To determine the pH of the solution containing sodium acetate and acetic acid, we need to consider the acid-base equilibrium of the acetic acid and its conjugate base, acetate ion.

The dissociation reaction of acetic acid can be represented as:
CH3COOH ⇌ CH3COO- + H+

Given that the pKa of acetic acid is 4.57, we can determine the equilibrium constant (Ka) using the formula:
Ka = 10^(-pKa)

Substituting the given pKa value, we get:
Ka = 10^(-4.57)

Now, we need to determine the concentrations of acetic acid and acetate ion in the solution.

For acetic acid:
Concentration (C1) = 0.01 M

For acetate ion:
Concentration (C2) = 0.10 M

Since acetic acid and sodium acetate are present in equal volumes (50 mL each), the initial concentrations can be considered the same as the final concentrations.

Next, we need to calculate the concentrations of H+ and CH3COO- ions in the solution.

Let's assume that x moles of acetic acid dissociate to form x moles of H+ ions and x moles of CH3COO- ions.

Therefore, the equilibrium concentrations can be written as:
[H+] = x
[CH3COO-] = x

The equilibrium concentration of acetic acid can be written as:
[CH3COOH] = C1 - x

Using the equilibrium constant expression, we can write:
Ka = [CH3COO-][H+]/[CH3COOH]

Substituting the values, we get:
10^(-4.57) = x*x/(C1 - x)

Since the initial concentration of acetic acid is much greater than x, we can assume that C1 - x ≈ C1.

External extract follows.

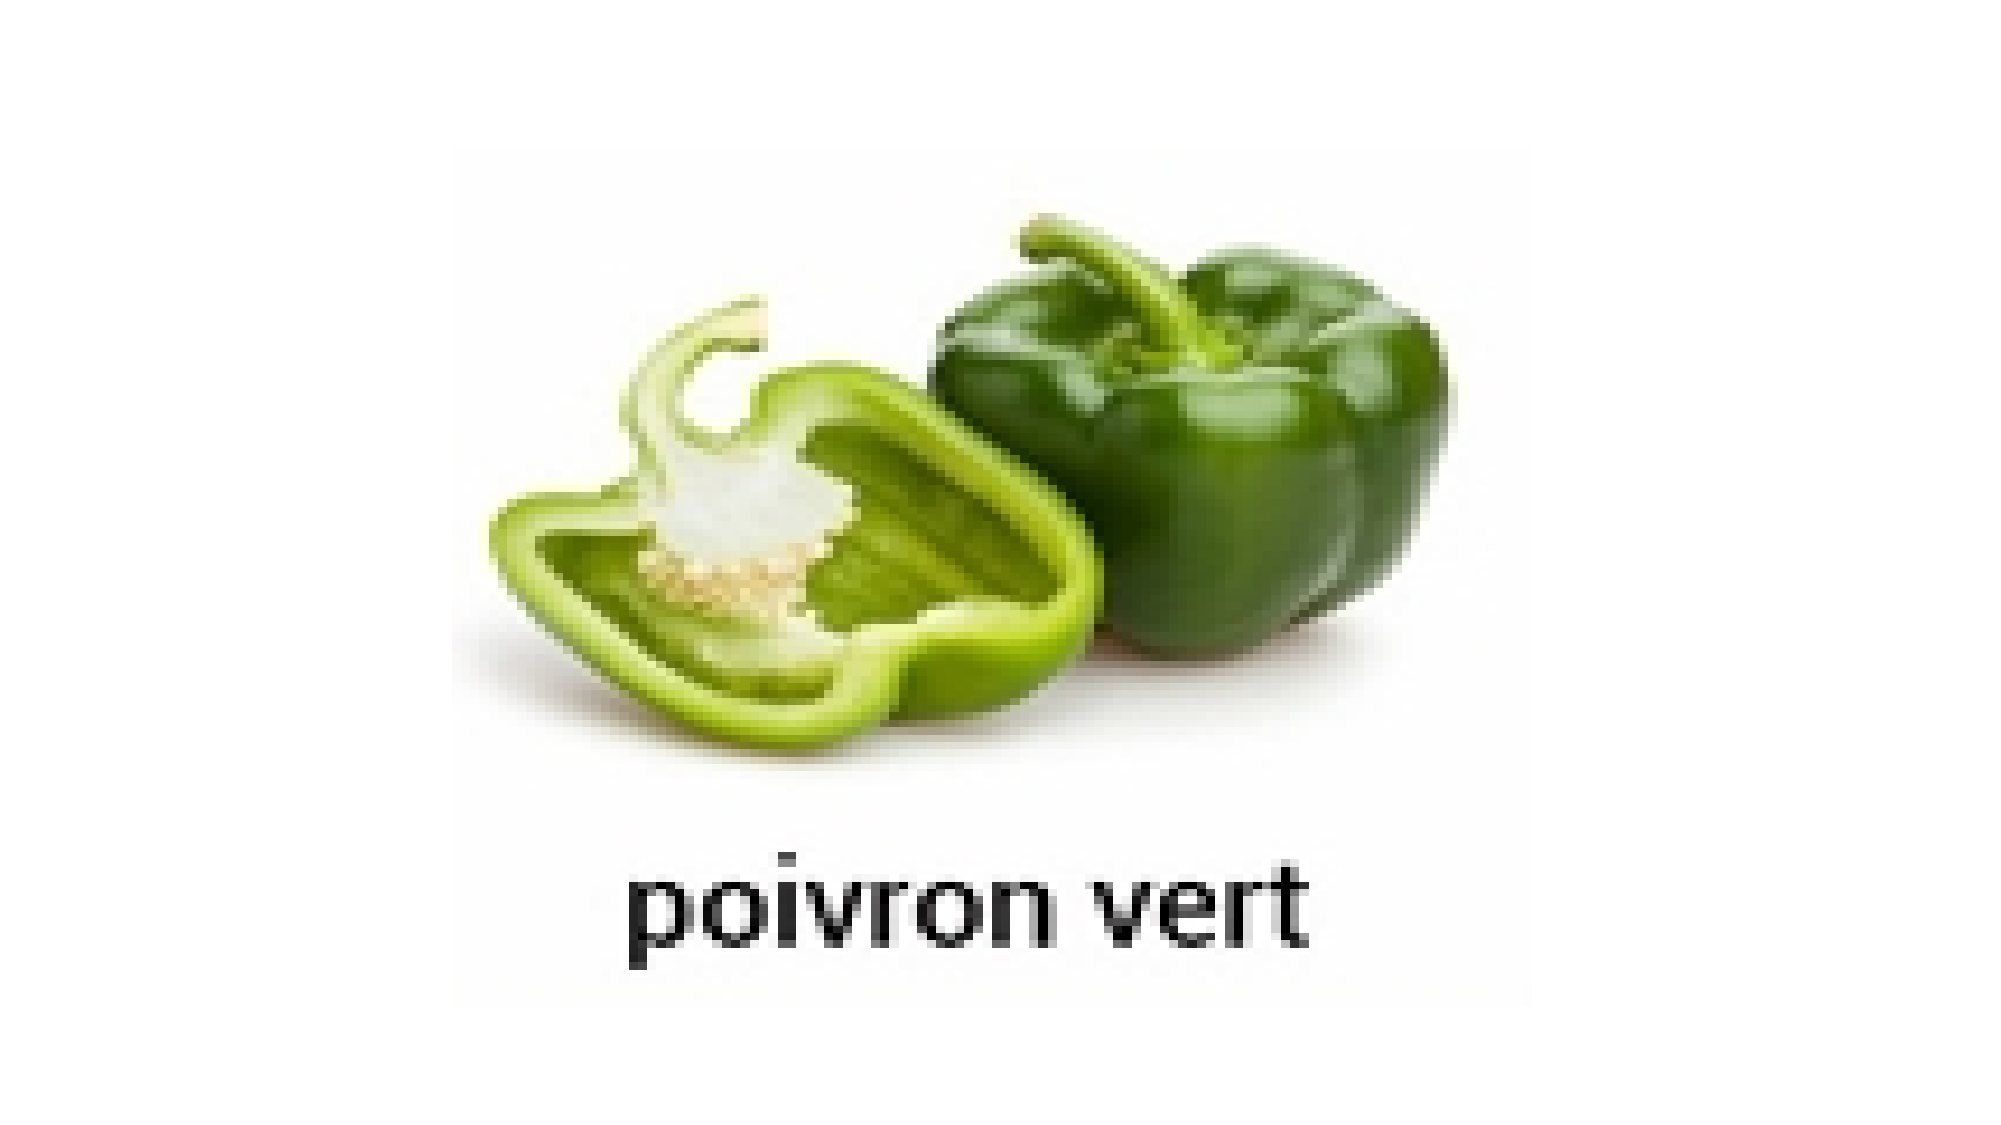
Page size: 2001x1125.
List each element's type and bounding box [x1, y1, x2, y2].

list [451, 146, 1542, 1007]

Simplifying the equation, we get:
10^(-4.57) = x^2/C1

Now, solve for x:
x^2 = 10^(-4.57) * C1
x = √(10^(-4.57) * C1)

Substituting the values of C1 and solving, we find:
x ≈ 0.000316 M

Since the concentration of H+ ions is equal to x, the pH of the solution can be calculated as:
pH = -log[H+]
pH = -log(0.000316)
pH ≈ 5.50

Therefore, the pH of the solution containing 50 mL each of 0.10 M sodium acetate and 0.01 M acetic acid is approximately 5.50, which is closest to option 'D' (5.57).